GPFS集群配置
1. 安装配置Net-SNMP
1.1 用yum命令安装软件包
yum install -y net-snmp
1.2 添加GPFS需要的共享库链接
libnetsnmpagent.so -- from Net-SNMP
libnetsnmphelpers.so -- from Net-SNMP
libnetsnmpmibs.so -- from Net-SNMP
libnetsnmp.so -- from Net-SNMP
libwrap.so -- from TCP Wrappers
libcrypto.so -- from OpenSSL
这些文件通常在目录/lib64或者/usr/lib64或者/usr/local/lib64中,以libnetsnmpmibs.so为例说明:
cd /usr/lib64
ln -s libnetsnmpmibs.so.5.1.2 libnetsnmpmibs.so
# the version number could be different depends on your own environment
1.3 配置GPFS采集节点Net-SNMP服务端
文件:/etc/snmp/snmpd.conf
添下如下内容:
# 以团体名public暴露所有OID给外部SNMP客户端
view all included .1
rocommunity public default
# 以下为GPFS SNMPD配置
master agentx
AgentXSocket tcp:localhost:705
trap2sink managementhost
managementhost:GPFS数据发送SNMP trap的主机
官网建议如果采集数据量大,添加如下内容:
agentXTimeout 60
agentXRetries 10
1.4 配置采集节点SNMP Agent
GPFS MIB库
文件
: /usr/lpp/mmfs/data/GPFS-MIB.txt
1.4.1 配置MIB库
方法1:
复制或链接文件 (/usr/lpp/mmfs/data/GPFS-MIB.txt
) 到本地SNMP MIB目录 (通常是/usr/share/snmp/mibs
)

* 操作要求 1: 根据GPFS集群配置原文,GPFS MIB库文件的路径是什么?
* 操作要求 2: 从GPFS集群配置原文的最后一句往下续写。

* 数据摘录:

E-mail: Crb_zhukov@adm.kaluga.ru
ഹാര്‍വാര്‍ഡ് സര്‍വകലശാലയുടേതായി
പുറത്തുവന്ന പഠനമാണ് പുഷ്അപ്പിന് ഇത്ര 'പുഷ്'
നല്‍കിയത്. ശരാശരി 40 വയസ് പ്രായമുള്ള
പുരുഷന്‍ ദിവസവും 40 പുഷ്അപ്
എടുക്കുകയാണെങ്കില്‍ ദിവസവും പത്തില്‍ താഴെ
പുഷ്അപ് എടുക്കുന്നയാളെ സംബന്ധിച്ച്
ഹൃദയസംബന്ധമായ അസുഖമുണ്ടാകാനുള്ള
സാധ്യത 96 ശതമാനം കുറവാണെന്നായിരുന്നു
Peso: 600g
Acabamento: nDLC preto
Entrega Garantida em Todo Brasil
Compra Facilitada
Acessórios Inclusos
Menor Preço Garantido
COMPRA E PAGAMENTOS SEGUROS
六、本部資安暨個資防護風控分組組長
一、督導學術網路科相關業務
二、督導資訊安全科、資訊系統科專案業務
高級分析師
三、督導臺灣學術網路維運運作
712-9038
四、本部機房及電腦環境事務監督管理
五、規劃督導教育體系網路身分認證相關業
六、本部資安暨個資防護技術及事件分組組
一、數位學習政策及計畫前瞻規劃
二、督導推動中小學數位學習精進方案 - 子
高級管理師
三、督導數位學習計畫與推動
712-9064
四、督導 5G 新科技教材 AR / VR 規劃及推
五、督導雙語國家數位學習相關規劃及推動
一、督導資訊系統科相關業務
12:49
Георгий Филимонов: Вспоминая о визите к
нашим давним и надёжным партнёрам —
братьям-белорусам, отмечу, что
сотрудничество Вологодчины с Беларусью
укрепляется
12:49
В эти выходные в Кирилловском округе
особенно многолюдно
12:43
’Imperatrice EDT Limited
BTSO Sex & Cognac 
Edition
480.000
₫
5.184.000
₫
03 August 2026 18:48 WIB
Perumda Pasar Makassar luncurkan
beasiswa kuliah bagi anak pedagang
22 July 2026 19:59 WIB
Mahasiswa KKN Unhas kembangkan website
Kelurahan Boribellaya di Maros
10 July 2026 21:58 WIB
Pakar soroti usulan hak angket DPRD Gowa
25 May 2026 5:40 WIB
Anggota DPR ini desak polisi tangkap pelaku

* 答案 1: /usr/lpp/mmfs/data/GPFS-MIB.txt

* 答案 2:
install -m 0644 /usr/lpp/mmfs/data/GPFS-MIB.txt /usr/share/snmp/mibs
方法2:
添国本地SNMP Agent配置 (配置文件通常为/etc/snmp/snmp.conf
)
mibdirs +/usr/lpp/mmfs/data
1.4.2 配置MIB库可读
配置文件
: /etc/snmp/snmp.conf
mibs +GPFS-MIB
重启SNMPD服务
systemctl enable snmpd
systemctl restart snmpd
one more thing
- the file
/etc/snmp/snmp.conf
is the configuration for SNMP Agent - the file
/etc/snmp/snmpd.conf
is the configuration for SNMP Daemon - All the actions be taken in the above section is ONLY for Agent
- The host which need to read the GPFS OID(s) should specify the MIB too. Which means:
- Copying or linking the MIB file to local MIB directory, or add configuration for the SNMP agent
- Adding configuration
mibs ...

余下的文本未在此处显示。